- Thai: องครักษ์พิทักษ์เจี๊ยบ
- Directed by: Jeff Schu Andrew Gordon Veerapatra Jinanavin Arturo A. Hernandez
- Screenplay by: Gillian Berrow Arturo A. Hernandez
- Produced by: Chris Bremble Keven Sun Zheyi Ling Fang Jwanwat Ahriyararomp
- Music by: Fabrizio Mancinelli
- Production companies: Riff Studio Base FX
- Release date: 5 September 2024 (Thailand);
- Running time: 85 minutes
- Countries: Thailand China
- Budget: >USD$10 million
- Box office: $1 million

= Out of the Nest =

2024 animated film

Out of the Nest (องครักษ์พิทักษ์เจี๊ยบ) is a 2024 Thai-Chinese animated adventure film directed by Jeff Schu, Andrew Gordon, Veerapatra Jinanavin, and Arturo A. Hernandez and written by Hernandez.

==Production==
Jeff Schu, Andrew Gordon, Veerapatra Jinanavin, and Arturo A. Hernandez co-directed the film and Hernandez wrote the film. Jinanavin graduated from the Academy of Art University and worked as an intern at Pixar, where he met Gordon in 2007. Jinanavin founded Riff Studio in Thailand in 2009, with three animators, but this grew to around 200 by 2025.

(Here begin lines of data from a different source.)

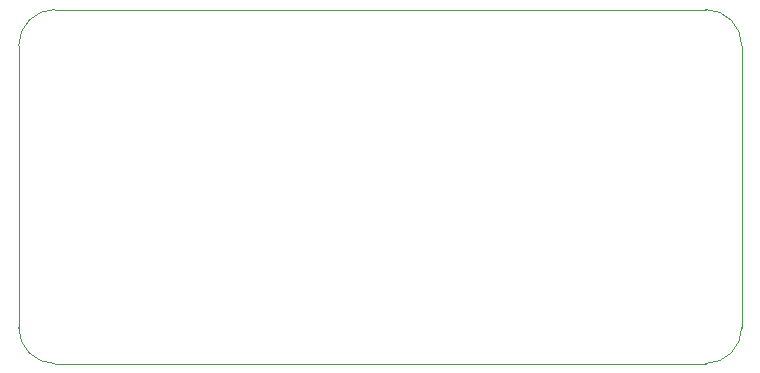
<source format=gbr>
%TF.GenerationSoftware,KiCad,Pcbnew,7.0.9*%
%TF.CreationDate,2023-12-10T23:23:11+01:00*%
%TF.ProjectId,LED Driver,4c454420-4472-4697-9665-722e6b696361,rev?*%
%TF.SameCoordinates,Original*%
%TF.FileFunction,Profile,NP*%
%FSLAX46Y46*%
G04 Gerber Fmt 4.6, Leading zero omitted, Abs format (unit mm)*
G04 Created by KiCad (PCBNEW 7.0.9) date 2023-12-10 23:23:11*
%MOMM*%
%LPD*%
G01*
G04 APERTURE LIST*
%TA.AperFunction,Profile*%
%ADD10C,0.100000*%
%TD*%
G04 APERTURE END LIST*
D10*
X132842000Y-38100000D02*
X132842000Y-61976000D01*
X129794000Y-65024000D02*
G75*
G03*
X132842000Y-61976000I0J3048000D01*
G01*
X71628000Y-61976000D02*
G75*
G03*
X74676000Y-65024000I3048000J0D01*
G01*
X74676000Y-35052000D02*
X129794000Y-35052000D01*
X132842000Y-38100000D02*
G75*
G03*
X129794000Y-35052000I-3048000J0D01*
G01*
X71628000Y-61976000D02*
X71628000Y-38100000D01*
X129794000Y-65024000D02*
X74676000Y-65024000D01*
X74676000Y-35052000D02*
G75*
G03*
X71628000Y-38100000I0J-3048000D01*
G01*
M02*

</source>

Chawalit Arayavarorm pitched Out of the Nest to Jinanavin in 2016. The idea was that seven royal fledgling birds with distinct personalities would be entrusted to a teenage goat delivery boy who dreams of becoming a barber. Riff Studio sought the help of Schu and Gordon to help fund the film. Gordon joined the production to help with storytelling, but became one of its directors. The film had a budget below USD$10 million.

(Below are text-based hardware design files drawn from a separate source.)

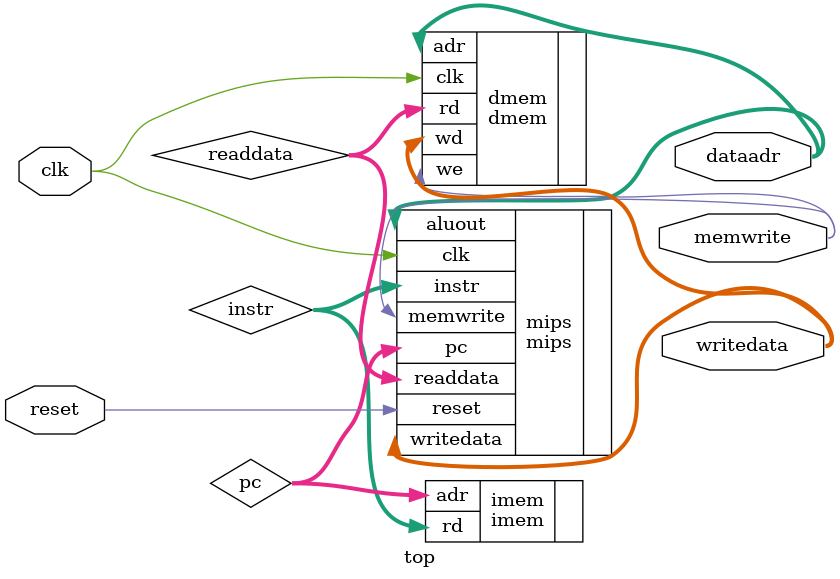
<source format=sv>

module top(input logic         clk, reset, 
           output logic [31:0] writedata, dataadr, 
           output logic        memwrite);

   logic [31:0]                pc, instr, readdata;
  
  // instantiate processor and memories
  mips mips(.clk, .reset, .pc, .instr, .memwrite, .aluout(dataadr), .writedata, .readdata);
   
  imem imem(.adr(pc), .rd(instr));
   
  dmem dmem(.clk, .we(memwrite), .adr(dataadr), .wd(writedata), .rd(readdata));

endmodule

</source>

Due to a lack of experience with computer animation in Thailand, work was outsourced to the Chinese company Base FX. Some elements of the film were censored by the China Film Administration.

==Release==
Out of the Nest premiered in Thailand on 5 September 2024. In Turkey the film was shown in 121 theatres, the highest number of Turkish theatres that a Thai animated film has been shown in. It was released in the United States on 18 July 2025. It earned $1,062,814 during its theatrical release.

The film was shown at the Oulu International Children's and Youth Film Festival. It was shown at the 2024 Annecy International Animation Film Festival. All Rights Entertainment acquired the international sales rights for the film after it was shown at Annecy.